Bu açıdan bakıldığında Hafta Tatili Kanunu'nun yürürlükten kaldırılması, mevcut uygulama dikkate alındığında işçilerin hafta tatili açısından olumlu ya da olumsuz bir hukuki sonuç doğurmayacaktır. İş saatleri haftada 45 saat olmak üzere iş kanununun 63. maddesinde tanımlanmıştır. Hafta tatilinde dinlenen işçi çalışmış sayılır, hafta tatilinde çalışan işçiye ek olarak günlük brüt ücret tutarında ödeme yapılması da yine aynı kanunla zorunlu kılınmıştır. Eğer hafta tatili öncesindeki günlerde haftalık 45 saat çalışma tamamlanmışsa hafta tatilinde çalışılacak her saat fazla mesai sayılacağından işçi toplam 2,5 günlük ücrete hak kazanacaktır. Tüm bu haklar toplu sözleşmelerle ancak işçi lehine değiştirilebilir.

Dolayısıyla işçinin hafta tatili hakkı hâlâ yasal olarak mevcut ve güvence altındadır. Ne var ki kapitalistler işçilerin yasal haklarını dahi sürekli gasp ediyorlar. İşçi sınıfının sendikal örgütlülüğü olmadığında yasa maddeleri gerçek bir güvenceye dönüşmüyor. Bu anlamda Hafta Tatili Kanunu'nun kalkmasının sadece patronları belediyeden ruhsat alma yükünden kurtarmayacağı, patronların tutturabildikleri her yerde işçilerin hafta tatiline musallat olacağı ihtimalini de beklemek gerekir.

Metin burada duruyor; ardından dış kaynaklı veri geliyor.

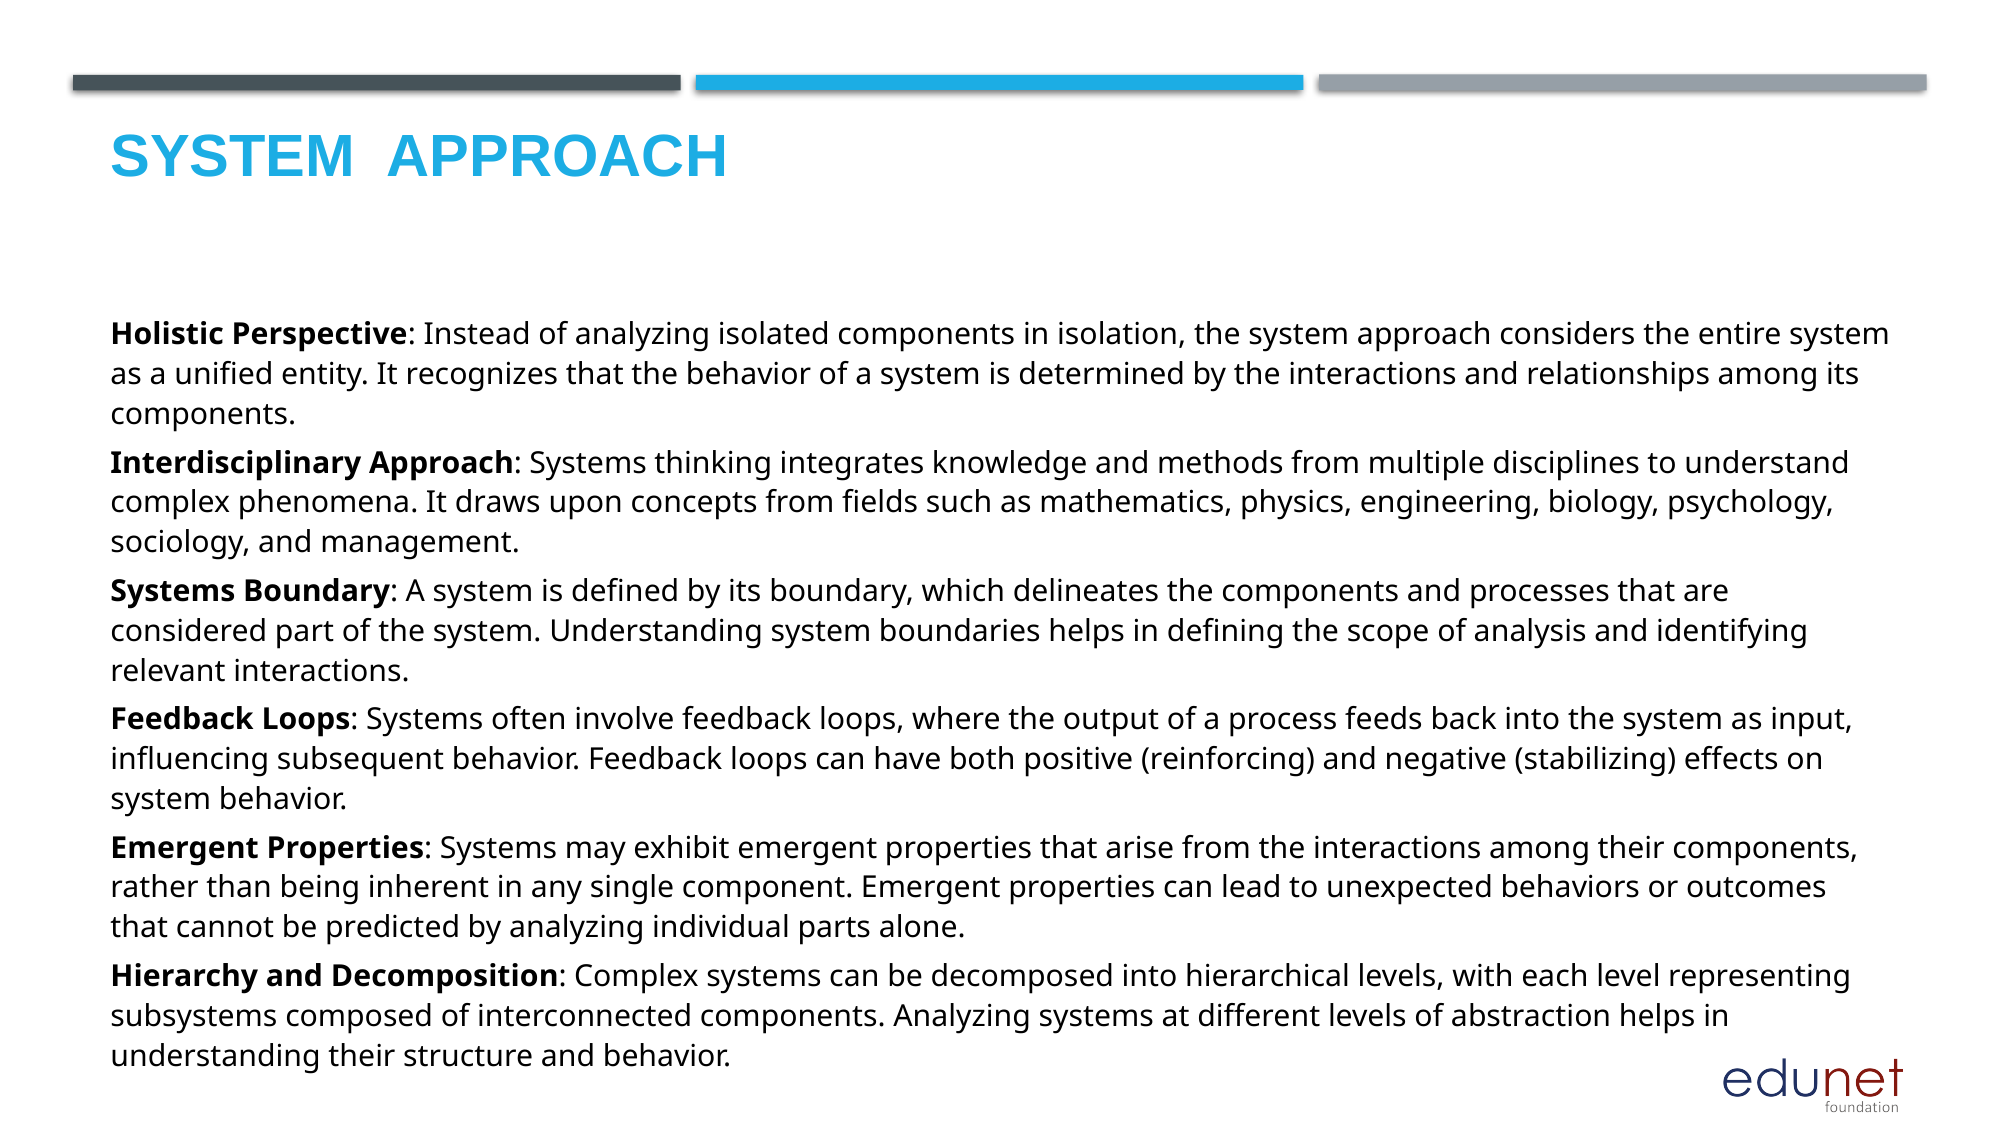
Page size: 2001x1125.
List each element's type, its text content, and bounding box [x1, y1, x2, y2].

title System Approach [95, 108, 1905, 161]
picture [1719, 1099, 1905, 1116]
list Holistic Perspective: Instead of analyzing isolated components in isolation, the system approach considers the entire system as a unified entity. It recognizes that the behavior of a system is determined by the interactions and relationships among its components. Interdisciplinary Approach: Systems thinking integrates knowledge and methods from multiple disciplines to understand complex phenomena. It draws upon concepts from fields such as mathematics, physics, engineering, biology, psychology, sociology, and management. Systems Boundary: A system is defined by its boundary, which delineates the components and processes that are considered part of the system. Understanding system boundaries helps in defining the scope of analysis and identifying relevant interactions. Feedback Loops: Systems often involve feedback loops, where the output of a process feeds back into the system as input, influencing subsequent behavior. Feedback loops can have both positive (reinforcing) and negative (stabilizing) effects on system behavior. Emergent Properties: Systems may exhibit emergent properties that arise from the interactions among their components, rather than being inherent in any single component. Emergent properties can lead to unexpected behaviors or outcomes that cannot be predicted by analyzing individual parts alone. Hierarchy and Decomposition: Complex systems can be decomposed into hierarchical levels, with each level representing subsystems composed of interconnected components. Analyzing systems at different levels of abstraction helps in understanding their structure and behavior. [95, 161, 1905, 1099]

Ne yazık ki sosyal medyada ve çeşitli basın organlarında "işçinin hafta tatili hakkı kaldırıldı" manşetleriyle verilen yanlış içerikli, magazincilikle muhalefeti birbirine karıştıran haberler patronların bu tür hak gasplarına yönelmesi için gayet uygun bir ortam yaratıyor.

Tüm işçi ve emekçiler hafta tatili haklarının ortadan kalkmadığını bilmelidir. İşçiler, hafta tatilinin kalktığını, işçilerin hafta tatili hakkının artık olmadığını ifade eden paylaşımları yapmamalı, bu paylaşımları yapan arkadaşlarını uyarmalıdır. İşçiler ortada dolaşan dedikoduları fırsat bilip hafta tatilinde hak ettiği ücreti kesmeye çalışacak patronlara karşı uyanık olmalıdır. Haftada 45 saati tamamladıktan sonra 24 saatlik dinlenmeyi hak ettiğini ve asla çalışmaya zorlanamayacağını bilmeli, arkadaşlarını bilgilendirmeli dayatmalara boyun eğmemelidir.